Just looked at the non drive side...bearing spins ok ish (there's a tiny bit of roughness), the driveside bearing runs ok. There's no play evident in the bearings at all, not that would allow the crank to wobble.

I'm looking at it...now i can see whats happened. The non drive side tophat cover has split and allowed the tophat section (basically its now a piece of tube) to fall into the BB cavity. So the crank now slops in the bearing because there's nothing to support it.
I reckon a pair of new bearing covers will sort it. I'll flip out the actual bearing seals and flush and regrease them.
All i have to do now is find someone that sells the tophat covers.

It could be that i spend maybe £5 to £10 for some new covers...as opposed to £40 to £50 for a new BB.
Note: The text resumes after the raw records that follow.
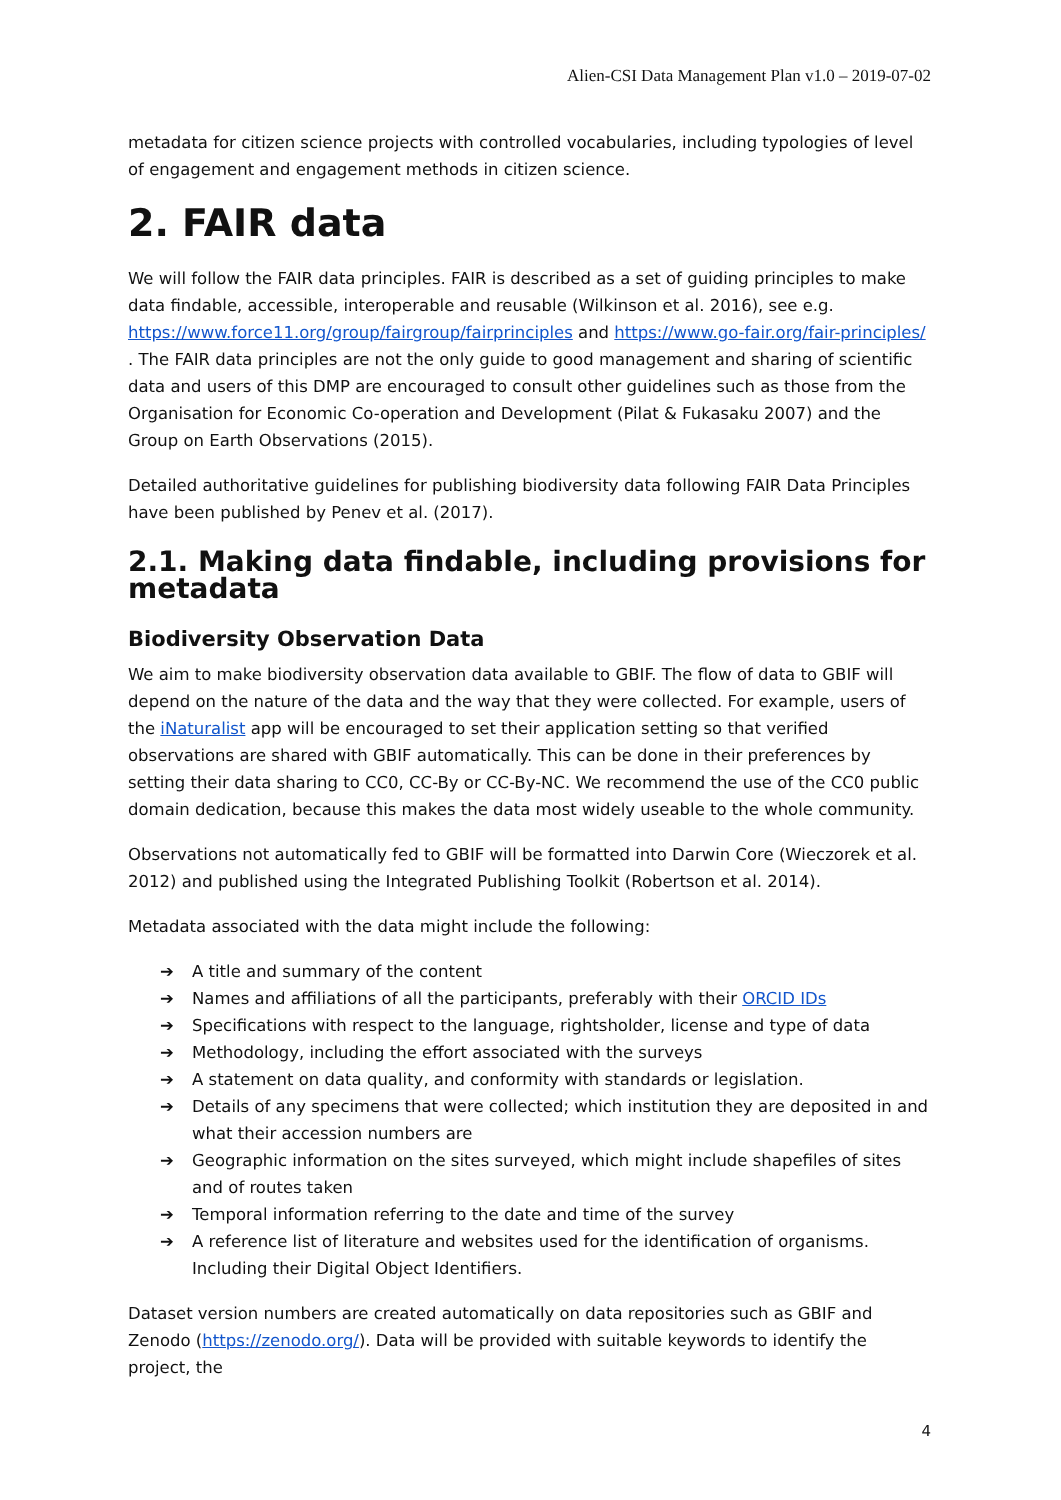Alien-CSI Data Management Plan v1.0 – 2019-07-02
metadata for citizen science projects with controlled vocabularies, including typologies of level of engagement and engagement methods in citizen science.
2. FAIR data
We will follow the FAIR data principles. FAIR is described as a set of guiding principles to make data findable, accessible, interoperable and reusable (Wilkinson et al. 2016), see e.g. https://www.force11.org/group/fairgroup/fairprinciples and https://www.go-fair.org/fair-principles/ . The FAIR data principles are not the only guide to good management and sharing of scientific data and users of this DMP are encouraged to consult other guidelines such as those from the Organisation for Economic Co-operation and Development (Pilat & Fukasaku 2007) and the Group on Earth Observations (2015).
Detailed authoritative guidelines for publishing biodiversity data following FAIR Data Principles have been published by Penev et al. (2017).
2.1. Making data findable, including provisions for metadata
Biodiversity Observation Data
We aim to make biodiversity observation data available to GBIF. The flow of data to GBIF will depend on the nature of the data and the way that they were collected. For example, users of the iNaturalist app will be encouraged to set their application setting so that verified observations are shared with GBIF automatically. This can be done in their preferences by setting their data sharing to CC0, CC-By or CC-By-NC. We recommend the use of the CC0 public domain dedication, because this makes the data most widely useable to the whole community.
Observations not automatically fed to GBIF will be formatted into Darwin Core (Wieczorek et al. 2012) and published using the Integrated Publishing Toolkit (Robertson et al. 2014).
Metadata associated with the data might include the following:
➔ A title and summary of the content
➔ Names and affiliations of all the participants, preferably with their ORCID IDs
➔ Specifications with respect to the language, rightsholder, license and type of data
➔ Methodology, including the effort associated with the surveys
➔ A statement on data quality, and conformity with standards or legislation.
➔ Details of any specimens that were collected; which institution they are deposited in and what their accession numbers are
➔ Geographic information on the sites surveyed, which might include shapefiles of sites and of routes taken
➔ Temporal information referring to the date and time of the survey
➔ A reference list of literature and websites used for the identification of organisms. Including their Digital Object Identifiers.
Dataset version numbers are created automatically on data repositories such as GBIF and Zenodo (https://zenodo.org/). Data will be provided with suitable keywords to identify the project, the
4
Any thoughts still appreciated.

Edited to say...£6.90, postage included for two new covers from UKbikestore. I'll keep you posted once they come. Could be a cheap fix.
 
OP
OP
gbb

gbb

Squire
Location
Peterborough
Just musing really..
Tophat bearing covers came promptly from UKbikestore...many thanks to them.
Obviously, to get the bearings out of the cups, you're supposed to have a special extractor..no doubt expensive, so i've fabricated my own (in about 15 mintes :biggrin: ). No big deal with the right materials ...basically a short length of steel tube with the same OD as the cups, a large heavy washer at the bottom, a bolt and nut, and another heavy washer that sits inside the cup and on top of the bearing. The theory of extracting blind bearings is simple enough, its what i do at work with bearings in conveyor rollers. I'll post some pics later, it extracted the bearings very easily. I'll just reverse the assembly to install the new bearings.
Hopefully, with the help of a friend in the industrial supplies industry, i'm getting some hybrid ceramic bearings to upgrade the cups at cost price.
The bearings are 6804-2RS (standard) or 6804-2RZ (IIRC..or maybe 2RW) which have low friction seals, or the ceramic hybrids which are the best obviously.
Alternatively you can get 61804 deep groove bearings which reputedly have a longer service life, so plenty of options.

You can buy the standard bearings for less than £2 each !!!! so you could replace bearings and covers for less than £10.

Most people couldnt be bothered with the faffing about, but i love a challenge.